Problemas propuestos>
a - Responde, con base en el texto sobre el don del Espíritu Santo:
(i) ¿En qué estado abatió el pecado al hombre?
(ii) ¿Qué referencia bíblica acompaña las palabras del Señor resucitado a los discípulos?
(iii) ¿Cuándo se cumplió esa bendición?
b - Prolonga el texto sobre el don del Espíritu Santo a partir de su última oración.

Una salvación tan grande /8

El don del Espíritu Santo

9. El don del Espíritu Santo

Sin fuerza, sin ninguna energía para hacer el bien: tal es el estado en el cual el pecado abatió al hombre. Éste no solamente cayó bajo la esclavitud del pecado —lo que hace necesaria su redención— sino que también se ve reducido a un estado de impotencia, sin poder agradar a Dios ni servirlo.

Para compensar esta falta de fuerza, debemos poseer un poder. Éste nos es indispensable, tanto para liberarnos de nuestra parálisis interna, producida por el pecado, como para permitirnos servir al Señor en las diversas circunstancias exteriores. Dios nos ha dado este poder y, lo que es maravilloso, es que él envió a su Espíritu para que more en nosotros. Algo de menos nos podría haber parecido suficiente, pero, en su amor y su sabiduría, Dios quiso que el Espíritu Santo —persona divina— fuera la energía activa del creyente. El Señor resucitado, a punto de subir al cielo, había dicho a los discípulos: “recibiréis poder, cuando haya venido sobre vosotros el Espíritu Santo, y me seréis testigos” (Hechos 1:8). Esta elevada bendición fue cumplida diez días más tarde, el día de Pentecostés.

Extractos del listado>
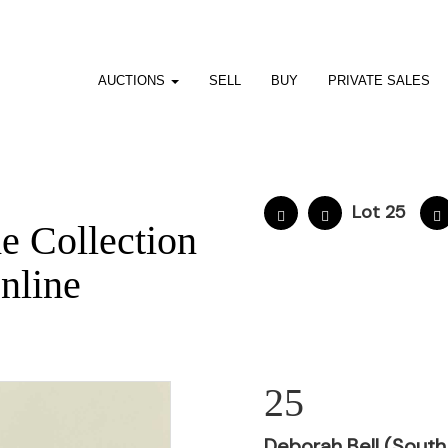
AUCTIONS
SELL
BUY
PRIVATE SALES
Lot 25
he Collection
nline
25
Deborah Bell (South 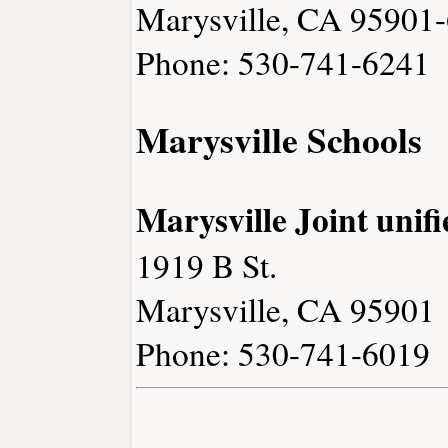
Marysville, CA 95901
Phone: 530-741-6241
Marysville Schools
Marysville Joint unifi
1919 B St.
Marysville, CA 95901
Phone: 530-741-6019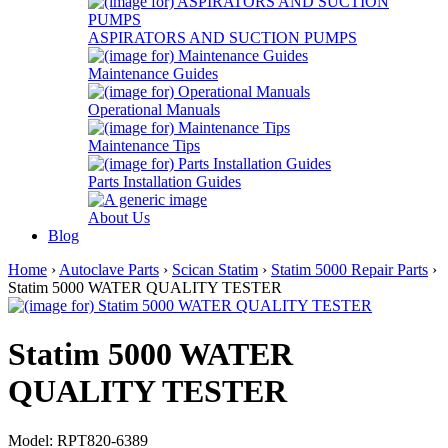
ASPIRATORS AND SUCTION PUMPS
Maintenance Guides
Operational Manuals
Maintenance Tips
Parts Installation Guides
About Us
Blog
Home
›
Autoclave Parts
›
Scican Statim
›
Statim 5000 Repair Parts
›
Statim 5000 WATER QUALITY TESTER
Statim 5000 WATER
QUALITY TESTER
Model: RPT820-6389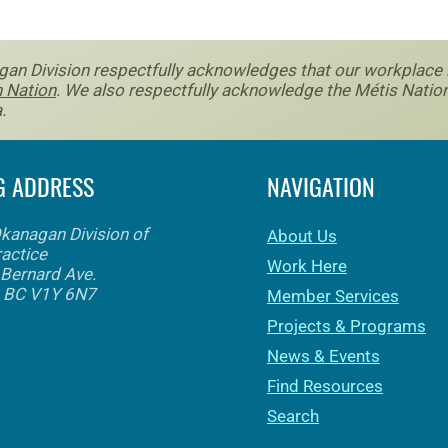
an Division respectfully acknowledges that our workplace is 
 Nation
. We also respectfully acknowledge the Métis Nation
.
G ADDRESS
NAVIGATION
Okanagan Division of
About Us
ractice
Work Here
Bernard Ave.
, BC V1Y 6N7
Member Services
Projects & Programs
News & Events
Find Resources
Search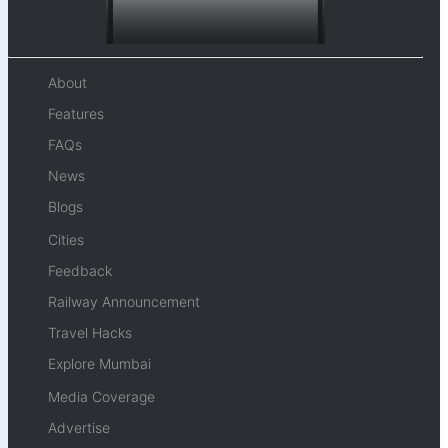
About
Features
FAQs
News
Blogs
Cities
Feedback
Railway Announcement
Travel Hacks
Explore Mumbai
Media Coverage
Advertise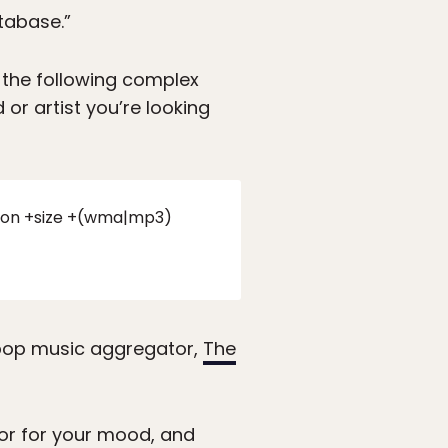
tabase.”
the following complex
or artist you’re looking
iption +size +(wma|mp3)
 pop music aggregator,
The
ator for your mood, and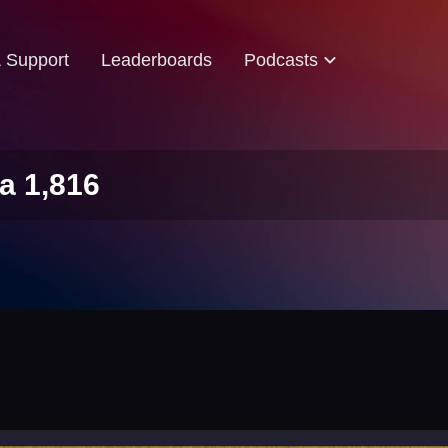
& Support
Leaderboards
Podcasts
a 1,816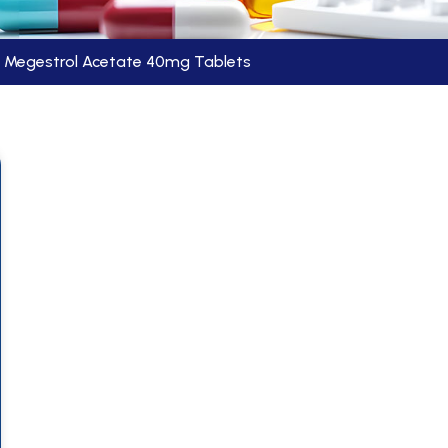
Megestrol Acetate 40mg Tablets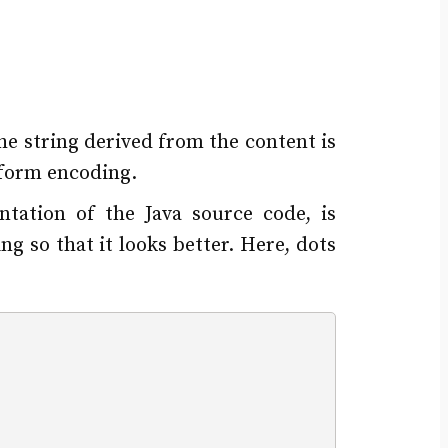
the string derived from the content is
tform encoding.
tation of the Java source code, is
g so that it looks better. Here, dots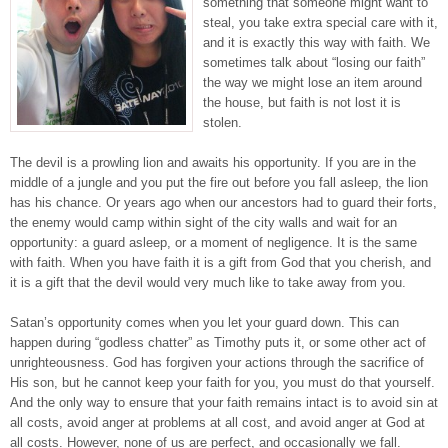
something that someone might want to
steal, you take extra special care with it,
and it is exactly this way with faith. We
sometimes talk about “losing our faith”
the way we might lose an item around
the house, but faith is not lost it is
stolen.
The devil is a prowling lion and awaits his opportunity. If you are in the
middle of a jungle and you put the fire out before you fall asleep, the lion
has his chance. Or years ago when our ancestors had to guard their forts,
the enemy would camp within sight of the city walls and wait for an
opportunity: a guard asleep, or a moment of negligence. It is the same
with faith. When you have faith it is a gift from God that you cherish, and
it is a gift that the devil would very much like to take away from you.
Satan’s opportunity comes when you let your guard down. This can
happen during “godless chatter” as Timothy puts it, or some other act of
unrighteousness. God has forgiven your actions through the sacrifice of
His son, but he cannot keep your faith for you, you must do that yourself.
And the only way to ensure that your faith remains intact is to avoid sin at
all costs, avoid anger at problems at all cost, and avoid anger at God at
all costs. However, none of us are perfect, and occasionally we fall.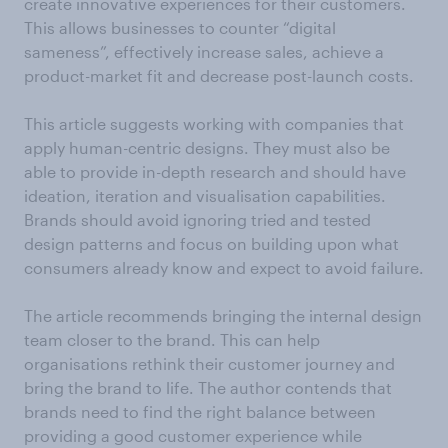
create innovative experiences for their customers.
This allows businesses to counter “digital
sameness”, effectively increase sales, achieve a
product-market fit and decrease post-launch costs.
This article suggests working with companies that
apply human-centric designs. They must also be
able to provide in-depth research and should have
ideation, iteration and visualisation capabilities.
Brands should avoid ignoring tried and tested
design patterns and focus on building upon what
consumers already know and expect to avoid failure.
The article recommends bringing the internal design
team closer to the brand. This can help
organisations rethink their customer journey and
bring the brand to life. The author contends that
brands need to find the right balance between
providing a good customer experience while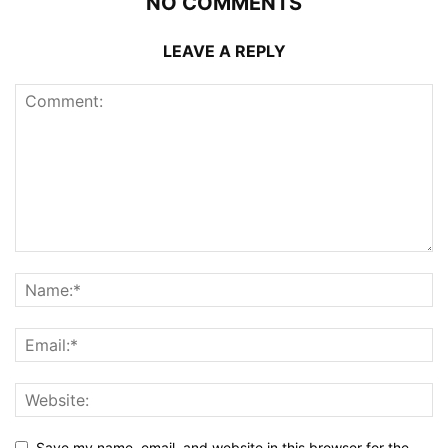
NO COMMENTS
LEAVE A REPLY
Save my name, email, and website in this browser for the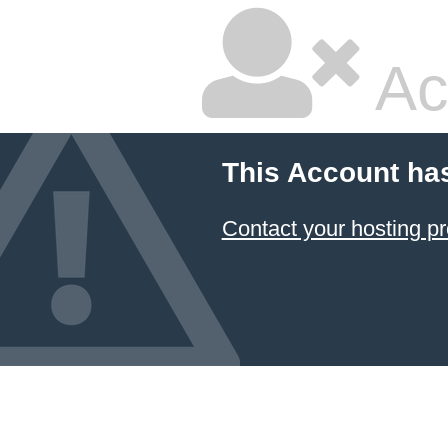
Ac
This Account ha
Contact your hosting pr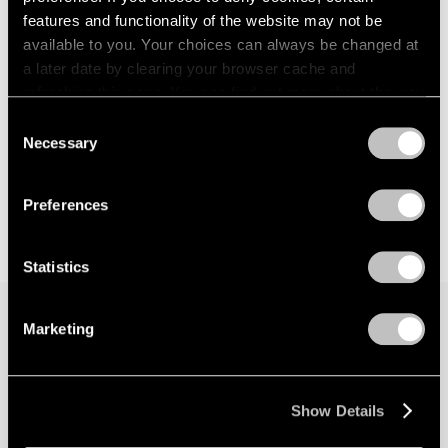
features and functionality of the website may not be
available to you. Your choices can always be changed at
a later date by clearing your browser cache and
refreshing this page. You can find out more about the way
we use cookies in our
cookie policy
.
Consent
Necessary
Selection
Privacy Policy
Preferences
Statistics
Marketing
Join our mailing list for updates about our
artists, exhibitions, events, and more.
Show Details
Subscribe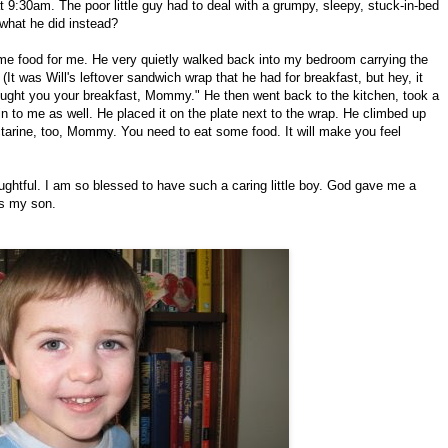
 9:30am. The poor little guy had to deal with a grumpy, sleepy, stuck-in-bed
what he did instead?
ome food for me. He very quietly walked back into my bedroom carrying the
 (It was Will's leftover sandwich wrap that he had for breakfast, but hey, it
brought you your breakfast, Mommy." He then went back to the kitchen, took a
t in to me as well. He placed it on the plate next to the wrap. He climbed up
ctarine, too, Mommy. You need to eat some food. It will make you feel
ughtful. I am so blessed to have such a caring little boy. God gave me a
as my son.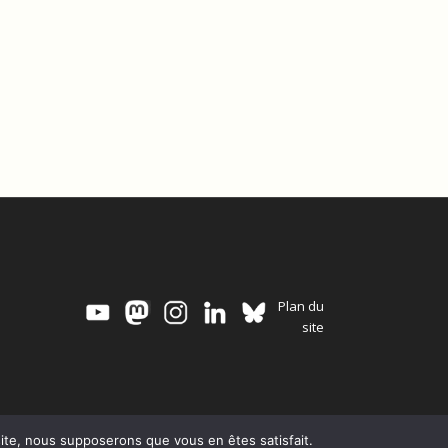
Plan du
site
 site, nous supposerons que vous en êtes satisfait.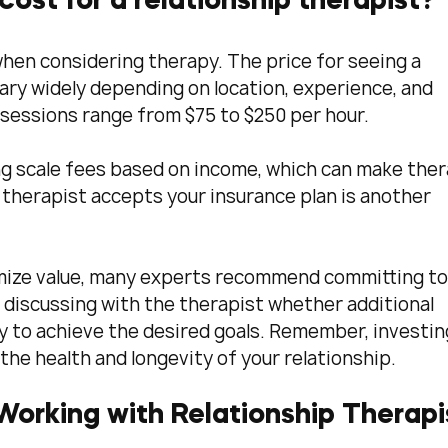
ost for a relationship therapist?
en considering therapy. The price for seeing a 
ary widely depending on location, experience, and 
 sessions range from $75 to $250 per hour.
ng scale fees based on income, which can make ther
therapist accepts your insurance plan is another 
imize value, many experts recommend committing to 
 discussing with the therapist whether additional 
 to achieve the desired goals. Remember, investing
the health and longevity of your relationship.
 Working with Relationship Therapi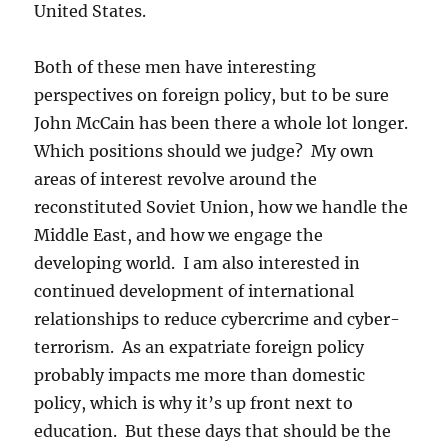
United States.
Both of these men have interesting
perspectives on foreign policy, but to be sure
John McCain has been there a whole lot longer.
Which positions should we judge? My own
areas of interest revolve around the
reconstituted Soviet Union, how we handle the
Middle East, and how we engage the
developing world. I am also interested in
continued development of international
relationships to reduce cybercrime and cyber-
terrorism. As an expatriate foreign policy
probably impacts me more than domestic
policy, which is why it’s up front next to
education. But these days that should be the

Tus respuestas>
a -
(i) Sin fuerza, sin ninguna energía para hacer el bien.
(ii) Hechos 1:8.
(iii) Diez días más tarde, el día de Pentecostés.

b -
Nacido del Espíritu y morada del Espíritu

En Ezequiel 36 y 37 se formulan profecías que conciernen al nuevo nacimiento y a la vivificación que se cumplirán en el remanente de Israel a fin de prepararlo para la bendición milenaria. En esos dos capítulos también se trata del don del Espíritu Santo. “Pondré dentro de vosotros mi Espíritu, y haré que andéis en mis estatutos, y guardéis mis preceptos, y los pongáis por obra” (36:27), y “pondré mi Espíritu en vosotros, y viviréis” (37:14). De esto resultará para Israel una vida espiritual que se manifestará por medio de una activa obediencia a la voluntad de Dios.

Otros pasajes del Antiguo Testamento contienen promesas semejantes. Por eso el apóstol Pedro explicó el día de Pentecostés que lo que acababa de producirse era la concreción de la profecía de Joel (Hechos 2:16-21; Joel 2:28-32). Sin embargo, el don del Espíritu Santo el día de Pentecostés implica una plenitud y una permanencia poco consideradas en el Antiguo Testamento.

El nuevo nacimiento es producido por el Espíritu Santo. De esto resulta una nueva naturaleza que es espíritu en su carácter esencial. Esto, no obstante, debe ser distinguido de la morada del Espíritu dentro de hombres ya nacidos de nuevo.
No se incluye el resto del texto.